MP denuncia padre por violação sexual mediante fraude no Paraná

Religioso já tem condenação por crime semelhante e teria cometido novo abuso


calendar_month 27 de abril de 2026
2 min de leitura

O Ministério Público do Paraná (MPPR) denunciou um padre pelo crime de violação sexual mediante fraude em Paranaguá, no Litoral do Estado. A denúncia foi apresentada pela 3ª Promotoria de Justiça da comarca e aceita pelo Judiciário na semana passada, em abril de 2026.

De acordo com o MPPR, o crime teria ocorrido no início de 2021, na Ilha dos Valadares, quando a vítima, uma mulher, procurou o sacerdote em busca de aconselhamento espiritual. Conforme apurado, ele teria se aproveitado da situação e da confiança depositada em sua função religiosa para cometer o abuso.

O religioso já havia sido alvo de outras denúncias e possui condenação judicial por crime semelhante, também relacionado a violação sexual mediante fraude durante atendimentos religiosos.

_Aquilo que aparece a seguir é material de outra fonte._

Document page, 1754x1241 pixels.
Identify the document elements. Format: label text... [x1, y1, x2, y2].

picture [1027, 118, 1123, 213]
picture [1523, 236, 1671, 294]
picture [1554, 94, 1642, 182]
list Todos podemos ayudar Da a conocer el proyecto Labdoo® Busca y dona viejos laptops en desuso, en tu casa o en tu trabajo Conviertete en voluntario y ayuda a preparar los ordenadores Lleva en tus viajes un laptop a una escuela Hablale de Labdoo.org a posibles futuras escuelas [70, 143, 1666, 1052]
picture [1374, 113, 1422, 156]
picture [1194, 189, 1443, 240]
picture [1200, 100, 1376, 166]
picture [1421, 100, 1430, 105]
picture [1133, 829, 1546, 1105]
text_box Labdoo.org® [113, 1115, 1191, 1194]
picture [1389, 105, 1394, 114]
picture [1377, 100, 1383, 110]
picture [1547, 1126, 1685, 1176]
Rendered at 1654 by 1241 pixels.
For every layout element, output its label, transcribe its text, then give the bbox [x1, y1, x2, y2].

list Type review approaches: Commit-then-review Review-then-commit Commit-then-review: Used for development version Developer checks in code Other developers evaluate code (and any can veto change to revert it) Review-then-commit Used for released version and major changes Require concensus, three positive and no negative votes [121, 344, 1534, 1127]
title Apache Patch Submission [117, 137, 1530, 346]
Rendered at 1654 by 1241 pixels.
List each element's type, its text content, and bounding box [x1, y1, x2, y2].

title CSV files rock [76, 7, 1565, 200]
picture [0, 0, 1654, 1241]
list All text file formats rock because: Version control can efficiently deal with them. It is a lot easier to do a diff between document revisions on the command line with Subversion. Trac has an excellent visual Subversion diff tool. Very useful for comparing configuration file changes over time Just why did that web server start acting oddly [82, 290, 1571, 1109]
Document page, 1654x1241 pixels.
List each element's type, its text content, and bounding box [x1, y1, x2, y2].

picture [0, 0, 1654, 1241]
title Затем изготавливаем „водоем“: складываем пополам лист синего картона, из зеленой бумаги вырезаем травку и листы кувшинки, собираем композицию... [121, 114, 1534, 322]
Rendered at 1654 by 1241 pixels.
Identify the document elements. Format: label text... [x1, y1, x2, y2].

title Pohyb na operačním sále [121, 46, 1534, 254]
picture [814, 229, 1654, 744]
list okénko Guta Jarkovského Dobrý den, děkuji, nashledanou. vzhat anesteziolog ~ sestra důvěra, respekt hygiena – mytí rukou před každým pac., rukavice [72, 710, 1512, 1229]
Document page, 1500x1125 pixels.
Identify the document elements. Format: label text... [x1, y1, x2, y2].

A Promotoria destaca que está à disposição para o recebimento de novas denúncias de possíveis vítimas, garantindo anonimato e preservação da identidade das denunciantes. Os contatos podem ser feitos presencialmente, por telefone, e-mail ou formulário disponível no site do MPPR.

Afastamento e apuração interna

O padre está afastado das funções desde outubro de 2025, quando a Diocese de Paranaguá determinou a suspensão cautelar após denúncia de importunação sexual envolvendo uma fiel na Ilha dos Valadares.

Segundo nota oficial assinada pelo bispo diocesano, Dom Paulo Alves Romão, a medida segue o Código de Direito Canônico e tem caráter preventivo, com o objetivo de proteger o bem comum e assegurar a correta apuração dos fatos.

Além da suspensão do exercício público do ministério, o sacerdote passou a ser alvo de investigação interna conduzida pela Cúria Diocesana.

A Diocese informou ainda que lamenta profundamente o ocorrido, manifestou solidariedade aos envolvidos e reafirmou o compromisso com a proteção de menores e pessoas vulneráveis. A instituição também se colocou à disposição da vítima para acolhimento e acompanhamento psicológico, destacando que o processo será conduzido com transparência, justiça e responsabilidade, conforme diretrizes da CNB.